• **Data supplied**:
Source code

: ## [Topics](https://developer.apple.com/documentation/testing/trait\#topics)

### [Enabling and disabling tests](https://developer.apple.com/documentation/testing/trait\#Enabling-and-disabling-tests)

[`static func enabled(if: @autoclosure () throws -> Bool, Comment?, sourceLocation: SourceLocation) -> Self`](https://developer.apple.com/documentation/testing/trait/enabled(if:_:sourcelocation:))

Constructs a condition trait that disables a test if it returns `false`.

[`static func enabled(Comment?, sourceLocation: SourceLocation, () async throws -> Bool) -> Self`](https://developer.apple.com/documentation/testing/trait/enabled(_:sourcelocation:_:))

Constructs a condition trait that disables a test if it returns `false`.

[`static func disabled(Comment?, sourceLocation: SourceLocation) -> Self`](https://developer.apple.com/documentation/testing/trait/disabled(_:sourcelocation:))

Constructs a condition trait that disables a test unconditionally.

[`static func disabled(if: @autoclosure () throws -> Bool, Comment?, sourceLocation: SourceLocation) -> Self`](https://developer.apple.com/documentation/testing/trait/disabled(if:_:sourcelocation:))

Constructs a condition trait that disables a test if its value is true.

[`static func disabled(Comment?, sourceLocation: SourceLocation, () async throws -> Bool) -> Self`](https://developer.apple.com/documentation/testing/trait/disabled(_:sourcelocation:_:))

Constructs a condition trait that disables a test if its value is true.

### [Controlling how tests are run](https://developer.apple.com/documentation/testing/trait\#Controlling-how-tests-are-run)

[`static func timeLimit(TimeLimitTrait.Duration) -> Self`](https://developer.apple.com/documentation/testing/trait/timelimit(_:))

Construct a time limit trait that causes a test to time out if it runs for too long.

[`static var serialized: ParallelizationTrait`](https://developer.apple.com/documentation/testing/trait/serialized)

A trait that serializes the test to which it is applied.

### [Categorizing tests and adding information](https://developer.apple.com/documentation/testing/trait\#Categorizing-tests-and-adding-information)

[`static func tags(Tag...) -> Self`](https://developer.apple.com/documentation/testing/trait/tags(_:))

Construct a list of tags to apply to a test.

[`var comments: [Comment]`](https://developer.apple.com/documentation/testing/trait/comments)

• **Your objective**: All lines of the data above must be returned exactly.

• **Task solution**:
Source code

: ## [Topics](https://developer.apple.com/documentation/testing/trait\#topics)

### [Enabling and disabling tests](https://developer.apple.com/documentation/testing/trait\#Enabling-and-disabling-tests)

[`static func enabled(if: @autoclosure () throws -> Bool, Comment?, sourceLocation: SourceLocation) -> Self`](https://developer.apple.com/documentation/testing/trait/enabled(if:_:sourcelocation:))

Constructs a condition trait that disables a test if it returns `false`.

[`static func enabled(Comment?, sourceLocation: SourceLocation, () async throws -> Bool) -> Self`](https://developer.apple.com/documentation/testing/trait/enabled(_:sourcelocation:_:))

Constructs a condition trait that disables a test if it returns `false`.

[`static func disabled(Comment?, sourceLocation: SourceLocation) -> Self`](https://developer.apple.com/documentation/testing/trait/disabled(_:sourcelocation:))

Constructs a condition trait that disables a test unconditionally.

[`static func disabled(if: @autoclosure () throws -> Bool, Comment?, sourceLocation: SourceLocation) -> Self`](https://developer.apple.com/documentation/testing/trait/disabled(if:_:sourcelocation:))

Constructs a condition trait that disables a test if its value is true.

[`static func disabled(Comment?, sourceLocation: SourceLocation, () async throws -> Bool) -> Self`](https://developer.apple.com/documentation/testing/trait/disabled(_:sourcelocation:_:))

Constructs a condition trait that disables a test if its value is true.

### [Controlling how tests are run](https://developer.apple.com/documentation/testing/trait\#Controlling-how-tests-are-run)

[`static func timeLimit(TimeLimitTrait.Duration) -> Self`](https://developer.apple.com/documentation/testing/trait/timelimit(_:))

Construct a time limit trait that causes a test to time out if it runs for too long.

[`static var serialized: ParallelizationTrait`](https://developer.apple.com/documentation/testing/trait/serialized)

A trait that serializes the test to which it is applied.

### [Categorizing tests and adding information](https://developer.apple.com/documentation/testing/trait\#Categorizing-tests-and-adding-information)

[`static func tags(Tag...) -> Self`](https://developer.apple.com/documentation/testing/trait/tags(_:))

Construct a list of tags to apply to a test.

[`var comments: [Comment]`](https://developer.apple.com/documentation/testing/trait/comments)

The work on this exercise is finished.